How can the whole path of a particle be determined by its configuration at any time and the rate of change of configuration at that time? 
In the image, it says the whole path can be determined by knowing u(t1) and u'(t1) at any point t1. As far as I know, using u(t1) and u'(t1), the best we can do is approximate a nearby point u(t1+del t)= u(t1)+ u'(t1)*del t. Don't we need all the derivatives to calculate the whole path using Taylor polynomial?
Also, what kind of derivative is u'(t) here? The way I understand it, u(t) is the configuration function of the body. The output of u(t) is six numbers (center of mass co-ordinates, and three euler angles). How do we even take the derivative of such a function? Isn't derivative 'change in output' divided by infinitesimal change in input. How is change in output defined here?

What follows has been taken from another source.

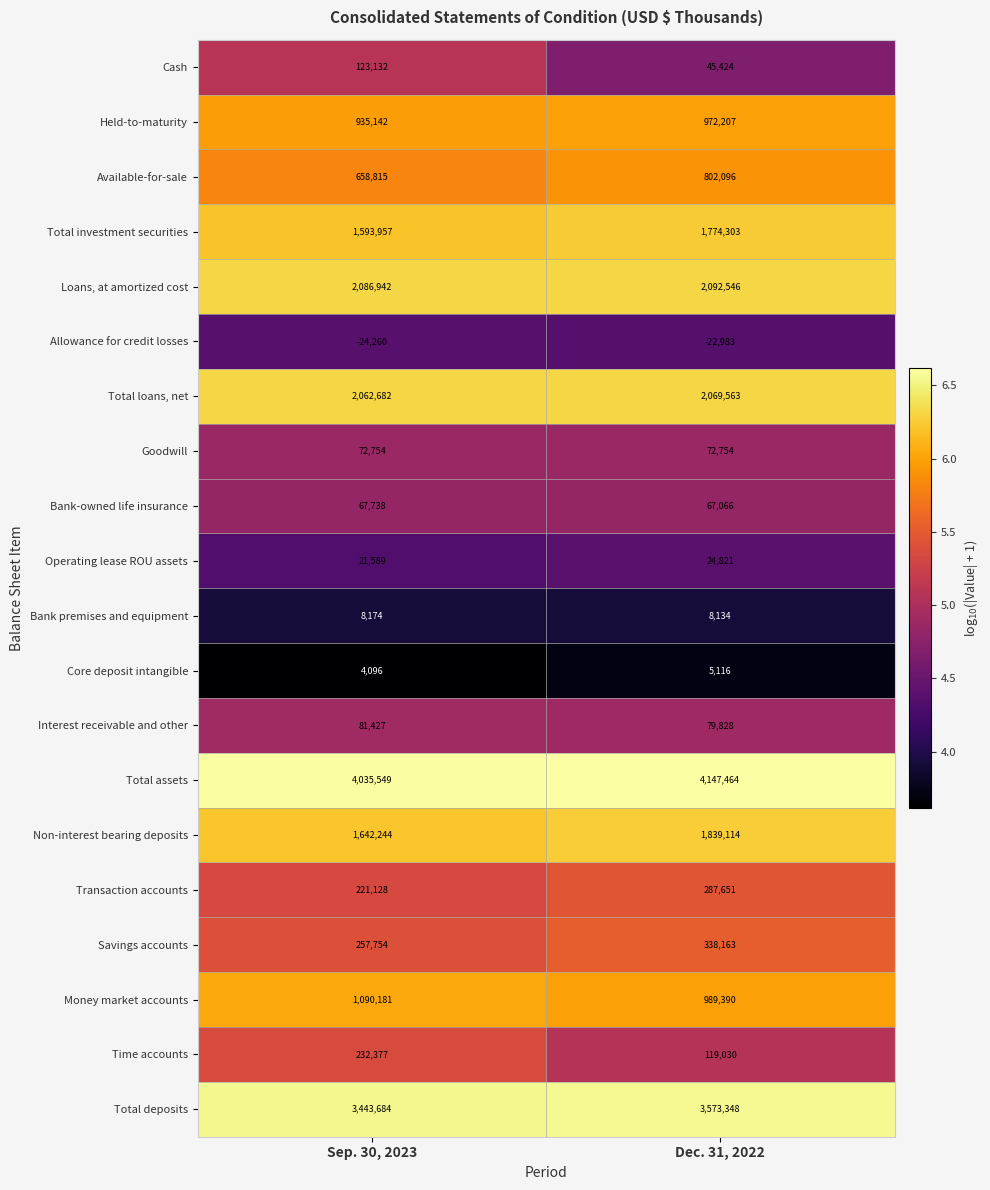

The value of Held-to-maturity at Sep. 30, 2023 is 1311066. True or false?

False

 A: I am assuming you are referring to the part that talks about Newton's laws of motion are second order in time. This is talking about the differential equation
$$\mathbf F=m\mathbf {\ddot x}$$
where each dot above $\mathbf x$ is shorthand for a time derivative. The equation is second order because the highest order derivative is a second derivative. It is a well known property of second order ordinary differential equations that specifying $\mathbf x(t_1)$ and $\mathbf {\dot x}(t_1)$ is sufficient to determine a unique solution to this differential equation.
Now, in introductory physics classes you just deal with position $\mathbf x$, but when you start dealing with Lagrangian mechanics you can use generalized coordinates $$\mathbf q(t)=(q_1(t), q_2(t),\dots ,q_n(t))$$
But it can be shown that this method is equivalent to Newton's laws, so the idea of a second order differential equation still holds.
These generalized coordinates are the coordinates of our configuration space. So when we talk about "paths" in this context we don't necessarily have to be talking about actual paths in physical space. We are talking about a path in this configuration space defined by the generalized coordinates 
Also, all derivatives here are showing respect to time.